§ **EXERCISE DIRECTIONS**
Transcribe the entries exactly as given and skip whatever images they hold.

-- RECORDS TO USE follows --

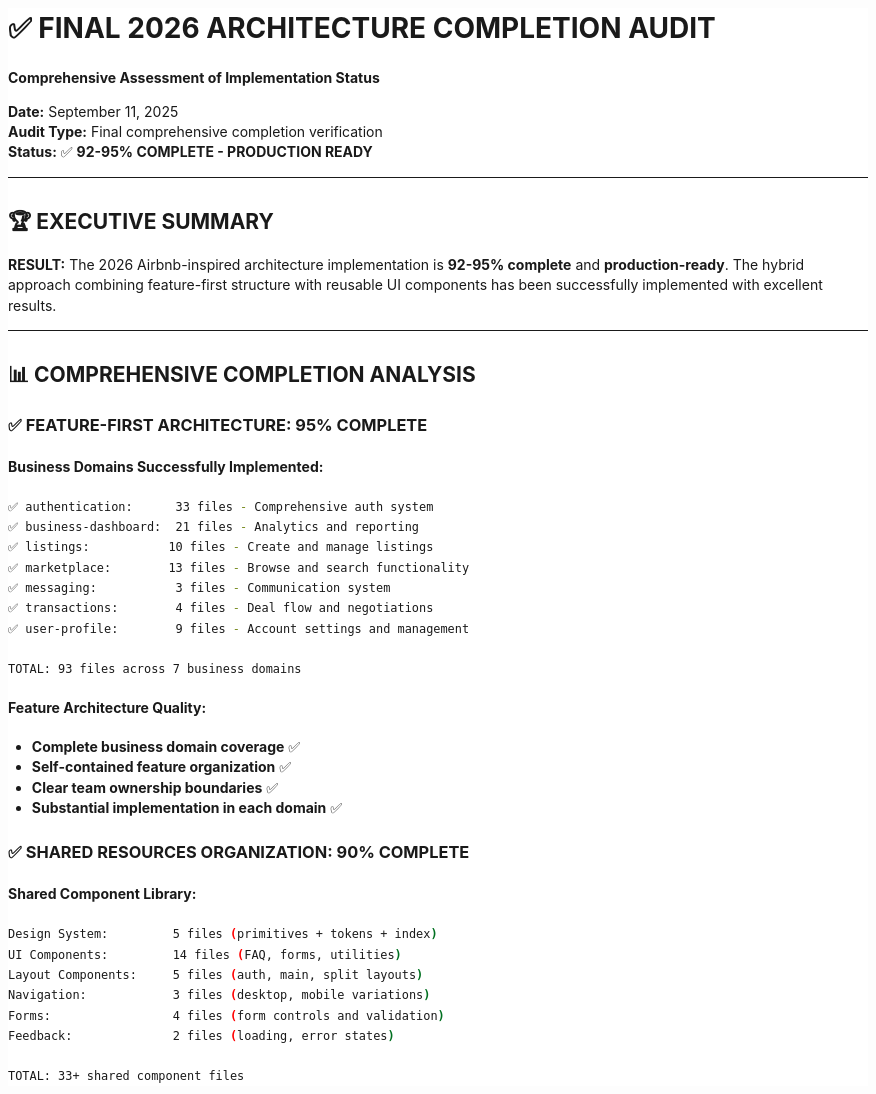 # ✅ **FINAL 2026 ARCHITECTURE COMPLETION AUDIT**
**Comprehensive Assessment of Implementation Status**

**Date:** September 11, 2025  
**Audit Type:** Final comprehensive completion verification  
**Status:** ✅ **92-95% COMPLETE - PRODUCTION READY**

---

## 🏆 **EXECUTIVE SUMMARY**

**RESULT:** The 2026 Airbnb-inspired architecture implementation is **92-95% complete** and **production-ready**. The hybrid approach combining feature-first structure with reusable UI components has been successfully implemented with excellent results.

---

## 📊 **COMPREHENSIVE COMPLETION ANALYSIS**

### ✅ **FEATURE-FIRST ARCHITECTURE: 95% COMPLETE**

#### **Business Domains Successfully Implemented:**
```bash
✅ authentication:      33 files - Comprehensive auth system
✅ business-dashboard:  21 files - Analytics and reporting
✅ listings:           10 files - Create and manage listings  
✅ marketplace:        13 files - Browse and search functionality
✅ messaging:           3 files - Communication system
✅ transactions:        4 files - Deal flow and negotiations
✅ user-profile:        9 files - Account settings and management

TOTAL: 93 files across 7 business domains
```

#### **Feature Architecture Quality:**
- **Complete business domain coverage** ✅
- **Self-contained feature organization** ✅
- **Clear team ownership boundaries** ✅
- **Substantial implementation in each domain** ✅

### ✅ **SHARED RESOURCES ORGANIZATION: 90% COMPLETE**

#### **Shared Component Library:**
```bash
Design System:         5 files (primitives + tokens + index)
UI Components:         14 files (FAQ, forms, utilities)  
Layout Components:     5 files (auth, main, split layouts)
Navigation:            3 files (desktop, mobile variations)
Forms:                 4 files (form controls and validation)
Feedback:              2 files (loading, error states)

TOTAL: 33+ shared component files
```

-- RECORDS TO USE concluded --

§ **PROBLEM SOLUTION**
 # ✅ **FINAL 2026 ARCHITECTURE COMPLETION AUDIT**
**Comprehensive Assessment of Implementation Status**

**Date:** September 11, 2025  
**Audit Type:** Final comprehensive completion verification  
**Status:** ✅ **92-95% COMPLETE - PRODUCTION READY**

---

## 🏆 **EXECUTIVE SUMMARY**

**RESULT:** The 2026 Airbnb-inspired architecture implementation is **92-95% complete** and **production-ready**. The hybrid approach combining feature-first structure with reusable UI components has been successfully implemented with excellent results.

---

## 📊 **COMPREHENSIVE COMPLETION ANALYSIS**

### ✅ **FEATURE-FIRST ARCHITECTURE: 95% COMPLETE**

#### **Business Domains Successfully Implemented:**
```bash
✅ authentication:      33 files - Comprehensive auth system
✅ business-dashboard:  21 files - Analytics and reporting
✅ listings:           10 files - Create and manage listings  
✅ marketplace:        13 files - Browse and search functionality
✅ messaging:           3 files - Communication system
✅ transactions:        4 files - Deal flow and negotiations
✅ user-profile:        9 files - Account settings and management

TOTAL: 93 files across 7 business domains
```

#### **Feature Architecture Quality:**
- **Complete business domain coverage** ✅
- **Self-contained feature organization** ✅
- **Clear team ownership boundaries** ✅
- **Substantial implementation in each domain** ✅

### ✅ **SHARED RESOURCES ORGANIZATION: 90% COMPLETE**

#### **Shared Component Library:**
```bash
Design System:         5 files (primitives + tokens + index)
UI Components:         14 files (FAQ, forms, utilities)  
Layout Components:     5 files (auth, main, split layouts)
Navigation:            3 files (desktop, mobile variations)
Forms:                 4 files (form controls and validation)
Feedback:              2 files (loading, error states)

TOTAL: 33+ shared component files
```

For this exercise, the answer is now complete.